The Mandailings gradually involved themselves in local events, such as the Pahang War (1857-63), Selangor War (1867-73) and Perak War (1875-1876).
Abdur-Razzaq said the Mandailings were first labelled "foreign Malays" and later, "Malays" for "administrative convenience".
"By 1931, 'Mendeling' was altogether removed from the British Malaya census."
In the peninsula, he said, the Mandailings not only identified with Malayan (and subsequently Malaysian) nationalism, but were also compelled to identify with the Malays to the extent of compromising and suppressing their own identity and culture.
The process of acculturation and assimilation was assisted by a measure of colonial social-engineering, followed by post-Merdeka state conditioning, he added.
"Once the Mandailing in Malaya were redefined as Malays, it was only a matter of time before their political-economic functions were prescribed accordingly."
But, said Abdur-Razzaq, there was now an awareness among educated Mandailing who realise how important it was for the community to take stock of its cultural, social and political identity in a globalising world.
"We believe that the past is for our ancestors, the present is ours, the future is for our children. As the Mandailing elders always tell their children, every generation has a legacy to protect," said Abdur-Razzaq, who has a website, www.mandailing.org, detailing various aspects of the Mandailing community here and abroad.
Papan's penghulu and rich history
FORMER headmaster Zainal Harun, 80, from Bota, cannot recall much about the house that sits majestically on the other side of the Perak river, except that it belonged to "someone important".
"All houses along the Perak river belonged to penghulus, powerful people who heard criminal and civil cases. In the past, the river was the main mode of transportation, so it was a strategic place for people of importance."
Zainal said the only thing he remembered about Papan was that it was a tin-mining area populated mainly by Chinese settlers.
"As time went by, the younger generation left for better prospects in the cities.
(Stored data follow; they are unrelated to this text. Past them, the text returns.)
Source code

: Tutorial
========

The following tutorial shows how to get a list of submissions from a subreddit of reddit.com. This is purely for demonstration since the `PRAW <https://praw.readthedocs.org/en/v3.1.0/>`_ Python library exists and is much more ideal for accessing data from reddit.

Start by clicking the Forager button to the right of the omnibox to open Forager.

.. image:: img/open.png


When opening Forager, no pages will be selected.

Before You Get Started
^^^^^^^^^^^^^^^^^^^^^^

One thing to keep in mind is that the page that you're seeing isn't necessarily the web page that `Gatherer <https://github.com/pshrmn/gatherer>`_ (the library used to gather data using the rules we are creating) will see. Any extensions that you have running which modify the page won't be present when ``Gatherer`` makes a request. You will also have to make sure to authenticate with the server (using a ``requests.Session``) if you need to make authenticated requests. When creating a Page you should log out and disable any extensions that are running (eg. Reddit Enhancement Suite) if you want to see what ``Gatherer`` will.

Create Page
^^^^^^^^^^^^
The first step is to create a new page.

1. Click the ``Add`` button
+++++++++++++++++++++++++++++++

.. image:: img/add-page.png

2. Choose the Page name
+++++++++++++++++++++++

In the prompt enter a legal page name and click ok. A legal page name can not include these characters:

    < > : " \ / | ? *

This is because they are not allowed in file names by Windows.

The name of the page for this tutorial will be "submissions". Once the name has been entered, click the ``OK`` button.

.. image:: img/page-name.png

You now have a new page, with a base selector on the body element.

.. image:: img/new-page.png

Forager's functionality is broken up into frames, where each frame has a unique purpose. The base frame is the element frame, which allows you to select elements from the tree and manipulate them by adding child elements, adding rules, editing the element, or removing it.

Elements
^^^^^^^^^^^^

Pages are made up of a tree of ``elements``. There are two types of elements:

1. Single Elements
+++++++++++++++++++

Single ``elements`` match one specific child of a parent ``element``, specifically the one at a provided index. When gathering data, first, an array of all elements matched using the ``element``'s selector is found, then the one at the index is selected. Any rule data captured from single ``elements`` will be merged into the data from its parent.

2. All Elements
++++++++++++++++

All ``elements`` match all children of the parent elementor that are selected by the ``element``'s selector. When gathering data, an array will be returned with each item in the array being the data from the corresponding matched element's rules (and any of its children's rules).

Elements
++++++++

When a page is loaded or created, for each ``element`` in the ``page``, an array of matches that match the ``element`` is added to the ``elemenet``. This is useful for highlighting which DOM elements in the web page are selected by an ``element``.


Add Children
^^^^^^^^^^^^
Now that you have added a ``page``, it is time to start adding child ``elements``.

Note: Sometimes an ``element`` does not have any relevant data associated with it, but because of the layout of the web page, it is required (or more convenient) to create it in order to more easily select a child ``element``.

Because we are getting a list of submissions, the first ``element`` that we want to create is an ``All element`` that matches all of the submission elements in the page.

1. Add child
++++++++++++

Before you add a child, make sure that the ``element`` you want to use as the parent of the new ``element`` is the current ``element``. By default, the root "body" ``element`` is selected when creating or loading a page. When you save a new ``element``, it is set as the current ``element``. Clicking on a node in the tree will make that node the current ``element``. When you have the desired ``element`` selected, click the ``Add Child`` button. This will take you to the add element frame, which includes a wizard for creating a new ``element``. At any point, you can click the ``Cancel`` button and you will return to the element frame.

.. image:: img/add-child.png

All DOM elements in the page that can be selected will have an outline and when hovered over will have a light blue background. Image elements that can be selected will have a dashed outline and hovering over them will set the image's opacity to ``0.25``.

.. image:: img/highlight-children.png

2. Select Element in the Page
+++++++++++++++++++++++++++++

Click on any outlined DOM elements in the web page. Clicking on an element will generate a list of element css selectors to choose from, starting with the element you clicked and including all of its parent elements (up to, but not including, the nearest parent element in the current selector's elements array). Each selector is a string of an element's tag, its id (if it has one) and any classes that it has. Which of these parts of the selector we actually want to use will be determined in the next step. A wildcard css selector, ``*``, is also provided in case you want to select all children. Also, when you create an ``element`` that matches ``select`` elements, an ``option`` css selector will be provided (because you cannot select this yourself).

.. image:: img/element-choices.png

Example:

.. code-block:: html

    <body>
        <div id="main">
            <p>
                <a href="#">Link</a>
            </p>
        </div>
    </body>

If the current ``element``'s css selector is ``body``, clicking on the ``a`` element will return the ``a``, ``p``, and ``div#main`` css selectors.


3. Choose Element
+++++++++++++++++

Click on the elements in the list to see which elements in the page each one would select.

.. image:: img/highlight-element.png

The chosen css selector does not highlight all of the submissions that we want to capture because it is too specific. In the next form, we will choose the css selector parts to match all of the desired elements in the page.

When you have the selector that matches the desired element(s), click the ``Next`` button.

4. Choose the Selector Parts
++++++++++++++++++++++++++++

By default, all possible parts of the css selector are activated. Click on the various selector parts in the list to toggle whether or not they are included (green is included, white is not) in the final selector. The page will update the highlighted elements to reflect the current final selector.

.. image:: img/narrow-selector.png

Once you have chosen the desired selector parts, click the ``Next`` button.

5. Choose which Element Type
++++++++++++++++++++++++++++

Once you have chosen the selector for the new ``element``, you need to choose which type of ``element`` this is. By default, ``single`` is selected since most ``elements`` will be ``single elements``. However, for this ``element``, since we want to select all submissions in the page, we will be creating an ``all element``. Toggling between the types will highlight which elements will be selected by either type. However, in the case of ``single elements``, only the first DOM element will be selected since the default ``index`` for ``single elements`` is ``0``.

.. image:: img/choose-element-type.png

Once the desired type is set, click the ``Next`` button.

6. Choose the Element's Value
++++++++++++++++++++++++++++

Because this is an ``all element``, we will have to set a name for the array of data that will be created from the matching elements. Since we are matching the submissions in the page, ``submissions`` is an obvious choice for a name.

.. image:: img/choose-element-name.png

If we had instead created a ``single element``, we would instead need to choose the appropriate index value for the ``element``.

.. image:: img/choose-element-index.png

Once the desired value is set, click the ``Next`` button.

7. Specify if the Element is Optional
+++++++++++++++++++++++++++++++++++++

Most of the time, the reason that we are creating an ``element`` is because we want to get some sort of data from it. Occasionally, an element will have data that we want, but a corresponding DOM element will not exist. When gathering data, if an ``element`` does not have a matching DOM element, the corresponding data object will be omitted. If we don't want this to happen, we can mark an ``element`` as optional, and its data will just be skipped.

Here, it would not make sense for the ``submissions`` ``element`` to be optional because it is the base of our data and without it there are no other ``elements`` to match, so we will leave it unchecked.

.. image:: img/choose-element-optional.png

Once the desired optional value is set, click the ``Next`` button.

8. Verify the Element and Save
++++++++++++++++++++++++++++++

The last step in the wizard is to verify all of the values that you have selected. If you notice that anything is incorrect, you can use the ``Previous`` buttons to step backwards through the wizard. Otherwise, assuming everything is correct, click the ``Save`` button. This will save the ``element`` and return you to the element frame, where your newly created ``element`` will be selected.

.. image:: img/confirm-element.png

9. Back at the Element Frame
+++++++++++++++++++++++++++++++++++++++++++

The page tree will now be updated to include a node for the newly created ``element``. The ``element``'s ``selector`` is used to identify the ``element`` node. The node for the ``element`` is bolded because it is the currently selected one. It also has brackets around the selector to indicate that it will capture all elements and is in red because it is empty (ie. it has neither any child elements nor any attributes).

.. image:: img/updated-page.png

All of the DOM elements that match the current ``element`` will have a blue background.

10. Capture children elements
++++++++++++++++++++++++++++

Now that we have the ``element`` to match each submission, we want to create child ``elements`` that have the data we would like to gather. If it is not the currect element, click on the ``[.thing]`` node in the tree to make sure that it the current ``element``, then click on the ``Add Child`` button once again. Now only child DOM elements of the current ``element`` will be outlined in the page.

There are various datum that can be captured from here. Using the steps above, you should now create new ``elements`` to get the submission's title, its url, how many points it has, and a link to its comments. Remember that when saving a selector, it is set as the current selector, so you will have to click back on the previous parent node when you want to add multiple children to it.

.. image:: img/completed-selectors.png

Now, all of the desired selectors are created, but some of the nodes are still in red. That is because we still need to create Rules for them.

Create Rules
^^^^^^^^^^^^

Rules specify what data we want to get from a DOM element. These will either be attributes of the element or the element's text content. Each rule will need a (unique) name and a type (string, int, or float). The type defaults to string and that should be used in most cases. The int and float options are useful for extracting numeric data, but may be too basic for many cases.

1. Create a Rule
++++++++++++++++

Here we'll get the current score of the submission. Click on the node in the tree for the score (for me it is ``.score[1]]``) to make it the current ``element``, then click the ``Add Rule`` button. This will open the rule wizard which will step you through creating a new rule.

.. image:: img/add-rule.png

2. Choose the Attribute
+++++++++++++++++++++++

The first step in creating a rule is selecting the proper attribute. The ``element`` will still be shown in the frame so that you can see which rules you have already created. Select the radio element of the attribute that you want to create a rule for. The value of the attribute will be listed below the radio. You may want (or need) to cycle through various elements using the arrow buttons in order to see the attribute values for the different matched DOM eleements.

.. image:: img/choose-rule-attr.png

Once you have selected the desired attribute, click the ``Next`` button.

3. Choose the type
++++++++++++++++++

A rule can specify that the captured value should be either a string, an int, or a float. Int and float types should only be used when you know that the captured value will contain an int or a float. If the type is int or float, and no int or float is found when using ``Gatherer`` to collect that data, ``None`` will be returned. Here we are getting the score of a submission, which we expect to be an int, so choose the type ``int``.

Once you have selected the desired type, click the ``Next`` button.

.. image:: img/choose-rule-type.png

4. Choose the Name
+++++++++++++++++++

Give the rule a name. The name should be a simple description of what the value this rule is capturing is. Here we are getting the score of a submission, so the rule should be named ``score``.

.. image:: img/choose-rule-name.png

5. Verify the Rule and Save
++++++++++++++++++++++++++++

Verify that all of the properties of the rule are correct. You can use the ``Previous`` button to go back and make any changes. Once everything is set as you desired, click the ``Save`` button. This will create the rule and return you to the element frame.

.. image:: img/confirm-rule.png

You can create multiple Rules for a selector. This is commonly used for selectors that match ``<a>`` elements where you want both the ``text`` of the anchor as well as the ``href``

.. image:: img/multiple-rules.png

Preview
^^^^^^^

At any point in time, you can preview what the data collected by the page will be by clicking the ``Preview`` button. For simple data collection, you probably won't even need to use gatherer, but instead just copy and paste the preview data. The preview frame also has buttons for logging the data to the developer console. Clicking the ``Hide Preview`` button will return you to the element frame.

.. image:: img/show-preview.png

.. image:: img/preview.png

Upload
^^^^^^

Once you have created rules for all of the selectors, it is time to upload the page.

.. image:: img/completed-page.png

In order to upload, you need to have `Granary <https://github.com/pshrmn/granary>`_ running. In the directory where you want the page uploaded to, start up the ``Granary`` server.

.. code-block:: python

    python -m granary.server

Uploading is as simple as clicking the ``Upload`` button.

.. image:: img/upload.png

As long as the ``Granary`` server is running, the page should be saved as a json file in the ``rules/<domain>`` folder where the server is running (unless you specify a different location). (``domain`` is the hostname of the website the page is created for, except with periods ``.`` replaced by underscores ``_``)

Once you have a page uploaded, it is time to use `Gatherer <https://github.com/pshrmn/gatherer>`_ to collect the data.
That is why the town is deserted now."
Zainal said Papan was quite a distance from his kampung and it was too much of a hassle to travel there to perform prayers at the mosque there.
"But, usually, the penghulu would treat the kampung folk to a 'feast' after Friday prayers."
There were many old mansions and houses of historical value situated by the river, he said.
"Some of these houses have rich histories just waiting to be discovered. Research should be done into these houses and maybe they can be restored for the younger generation to appreciate.
"If I remember correctly, there were many communists in Papan and people used to say that it was a dangerous place."
No plans to restore glory of building
THE Rumah Besar Raja Bilah was not just recognised as the symbol of greatness of the Mandailing community leader in Papan.
It was remembered by many as a film set, most notably by Oscar-winning production designer Luciana Arrighi for the movie Anna and the King (1999).
Arrighi was fascinated with Papan. She described it as a ghost town on the edge of large mining lakes, set in a mysterious cul-de-sac, shrouded and surrounded by dark, forested hills.
However, the mansion will soon be but a distant memory as it slowly decays in the "ghost town".
Seven years have passed since it was last restored by the National Museum. The latest check by New Straits Times reporters revealed that signs of termite infestation could be seen on its wooden staircases and under the doors. Some sections of the roof were also dilapidated.
A source from the National Heritage Department said the department was involved in conservation efforts of historical buildings in the country. However, Rumah Besar Raja Bilah is not on the Perak list.
The source said the Rumah Besar was a family endowment or private waqf, hence its restoration and preservation should be shouldered by Raja Bilah's descendants.